A few years back I was setting new routes in our gym. From the top of the wall I saw a belayer struggling with a sturdy rope. (Un)Fortunately the belayer a couple of routes next to him came and assisted. In order to have both hands free he unclipped his own belay device WHILE his partner was leading 30 ft off the ground! Luckily one of the bystanders realized what happened and took the leader on belay again!!!

Felix - 07/29/2014 10:11:24

When you're climbing, your belayer should have your full attention.

Spencer - 07/28/2014 9:14:24

I went climbing not too long ago and my friend lead a sport route. We usually use an ATC guide in guide mode so it auto blocks a follow on climber.
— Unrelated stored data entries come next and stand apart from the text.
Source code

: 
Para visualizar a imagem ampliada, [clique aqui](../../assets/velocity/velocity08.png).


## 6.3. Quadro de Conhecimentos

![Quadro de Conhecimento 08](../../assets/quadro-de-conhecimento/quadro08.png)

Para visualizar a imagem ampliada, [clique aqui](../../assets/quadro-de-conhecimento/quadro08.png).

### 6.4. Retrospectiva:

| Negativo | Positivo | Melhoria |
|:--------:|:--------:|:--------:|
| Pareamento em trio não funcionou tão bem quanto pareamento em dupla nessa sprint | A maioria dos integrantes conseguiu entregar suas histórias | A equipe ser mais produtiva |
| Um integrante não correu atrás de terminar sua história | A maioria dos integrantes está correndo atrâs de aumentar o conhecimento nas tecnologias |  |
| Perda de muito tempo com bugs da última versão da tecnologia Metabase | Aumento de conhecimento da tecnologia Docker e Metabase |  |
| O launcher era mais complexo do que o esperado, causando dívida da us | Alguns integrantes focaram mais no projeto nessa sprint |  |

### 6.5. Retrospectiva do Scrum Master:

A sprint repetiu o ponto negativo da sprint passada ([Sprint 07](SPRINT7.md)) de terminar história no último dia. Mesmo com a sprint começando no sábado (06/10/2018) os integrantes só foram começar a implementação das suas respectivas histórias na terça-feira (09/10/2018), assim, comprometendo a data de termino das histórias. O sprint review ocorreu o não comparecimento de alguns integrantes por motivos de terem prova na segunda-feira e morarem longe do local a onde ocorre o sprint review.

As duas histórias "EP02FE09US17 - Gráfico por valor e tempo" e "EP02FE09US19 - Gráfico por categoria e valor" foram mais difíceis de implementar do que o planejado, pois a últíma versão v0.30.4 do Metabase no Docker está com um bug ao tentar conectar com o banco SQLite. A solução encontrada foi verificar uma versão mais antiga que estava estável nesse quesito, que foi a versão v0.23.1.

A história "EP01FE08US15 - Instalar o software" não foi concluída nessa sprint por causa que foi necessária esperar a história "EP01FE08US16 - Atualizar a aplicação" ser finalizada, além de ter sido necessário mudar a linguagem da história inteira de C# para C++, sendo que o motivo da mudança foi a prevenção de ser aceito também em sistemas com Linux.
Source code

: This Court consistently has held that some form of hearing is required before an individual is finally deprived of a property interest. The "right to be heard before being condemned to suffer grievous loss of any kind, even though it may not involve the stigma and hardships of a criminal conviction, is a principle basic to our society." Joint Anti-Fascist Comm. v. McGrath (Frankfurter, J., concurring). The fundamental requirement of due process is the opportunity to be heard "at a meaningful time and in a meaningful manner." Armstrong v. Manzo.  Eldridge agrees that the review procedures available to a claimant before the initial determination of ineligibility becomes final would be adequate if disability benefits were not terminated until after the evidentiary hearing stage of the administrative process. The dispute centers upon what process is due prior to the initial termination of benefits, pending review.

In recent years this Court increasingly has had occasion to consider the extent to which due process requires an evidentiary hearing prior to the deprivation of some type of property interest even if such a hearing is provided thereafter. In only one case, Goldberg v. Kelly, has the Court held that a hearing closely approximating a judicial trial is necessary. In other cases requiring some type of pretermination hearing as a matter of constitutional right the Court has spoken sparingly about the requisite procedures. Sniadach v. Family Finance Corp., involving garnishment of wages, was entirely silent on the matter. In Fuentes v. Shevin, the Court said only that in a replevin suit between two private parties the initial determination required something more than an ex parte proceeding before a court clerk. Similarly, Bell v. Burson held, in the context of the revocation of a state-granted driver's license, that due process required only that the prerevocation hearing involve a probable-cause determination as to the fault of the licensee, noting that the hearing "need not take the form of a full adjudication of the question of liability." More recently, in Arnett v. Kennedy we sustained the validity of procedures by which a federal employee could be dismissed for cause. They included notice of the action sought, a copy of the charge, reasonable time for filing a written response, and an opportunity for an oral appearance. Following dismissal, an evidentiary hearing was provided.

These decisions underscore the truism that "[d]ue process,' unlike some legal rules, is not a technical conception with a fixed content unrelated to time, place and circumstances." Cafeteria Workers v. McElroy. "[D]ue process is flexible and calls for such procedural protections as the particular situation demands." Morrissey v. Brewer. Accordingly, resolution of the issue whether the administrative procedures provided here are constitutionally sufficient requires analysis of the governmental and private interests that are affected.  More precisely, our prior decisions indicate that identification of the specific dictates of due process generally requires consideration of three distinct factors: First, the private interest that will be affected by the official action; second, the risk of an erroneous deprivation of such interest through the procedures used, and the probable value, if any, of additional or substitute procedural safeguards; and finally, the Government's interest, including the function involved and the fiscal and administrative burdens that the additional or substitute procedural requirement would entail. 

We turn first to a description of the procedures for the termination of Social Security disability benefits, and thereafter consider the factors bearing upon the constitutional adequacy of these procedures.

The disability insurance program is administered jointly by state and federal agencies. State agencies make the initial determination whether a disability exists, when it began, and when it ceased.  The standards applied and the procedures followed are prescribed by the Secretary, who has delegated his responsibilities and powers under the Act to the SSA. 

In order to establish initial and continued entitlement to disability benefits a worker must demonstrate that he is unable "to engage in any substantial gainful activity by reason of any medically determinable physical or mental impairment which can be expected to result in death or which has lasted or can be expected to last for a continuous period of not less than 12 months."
When he made it to the top I called to my friend to check his anchor set up and make sure everything is locked off. When he called "climb on" after confirming my commands I started to climb. When I got to the top he had the ATC clipped to the chains only by the wire at the base of the device, it would have not given any more braking power than a rope over a caribiener IF the wire had held, realistically it wouldn't have and I would have fell 40+ feet to my death. Needless to say I wont be trusting him to set anchors for a good while.

Cody - 07/28/2014 5:54:56

I was belaying someone and noticed the climbing on the route next to is yelling at his partner about slack repeatedly. I turned I look, and his partner was flustered and attempting to give him slack my pulling up the lever on the grigri with one hand and using her other hand to pull up on the climber side of the rope! It became clear very quickly that she had never belayed with a grigri before- and never lead belayed period. Her partner would yell at her but refused to be lowered down or clip in direct so I could try to help his belayer. I couldn't give hands-on help because I was belaying someone so I had to give a couple of tips and hope it was enough to get her partner up. Thankfully he made it up without falling!

Nicole - 07/28/2014 5:05:55

I once watched a climber on a sport route that was way above his ability keep taking falls at every bolt. After pulling on draws to get up about three bolts high he started climbing to the next bolt, he got nervous about the ensuing whip he was about to take and proceeded to step on the bolt below himself then reach up and stick both fingers in the bolt above. He then pulled out a draw and clipped the bolt while his fingers were still in it, then held the draw and nervously managed to wriggle his fingers out of the bolt, clip the rope and take a rest.